Since only part of the material below is wanted, output exactly the lines from the one with "track circuits function consistently." up to and including the one with "maintaining both smooth rail operations and".

● RECORDS SHOWN
┄┄┄┄┄┄
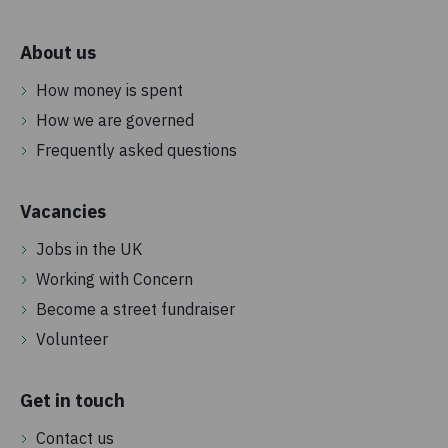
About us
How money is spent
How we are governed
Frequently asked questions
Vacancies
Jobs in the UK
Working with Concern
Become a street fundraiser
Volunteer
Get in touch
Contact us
┄┄┄┄┄┄
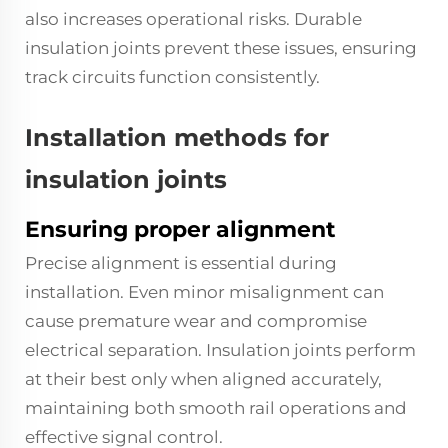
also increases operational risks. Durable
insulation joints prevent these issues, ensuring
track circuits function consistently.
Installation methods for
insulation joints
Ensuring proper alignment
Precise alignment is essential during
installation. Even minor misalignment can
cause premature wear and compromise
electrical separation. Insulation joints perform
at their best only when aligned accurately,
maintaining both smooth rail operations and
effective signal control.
┄┄┄┄┄┄
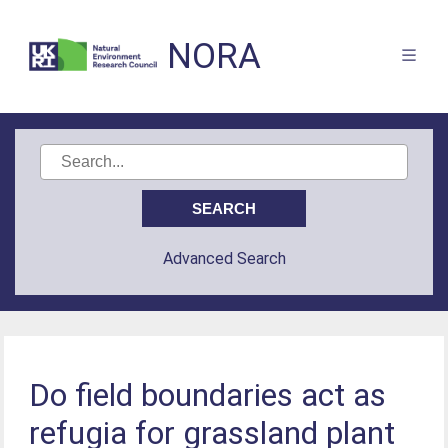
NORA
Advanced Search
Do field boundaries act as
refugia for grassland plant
┄┄┄┄┄┄
● EXPECTED ANSWER
track circuits function consistently.
Installation methods for
insulation joints
Ensuring proper alignment
Precise alignment is essential during
installation. Even minor misalignment can
cause premature wear and compromise
electrical separation. Insulation joints perform
at their best only when aligned accurately,
maintaining both smooth rail operations and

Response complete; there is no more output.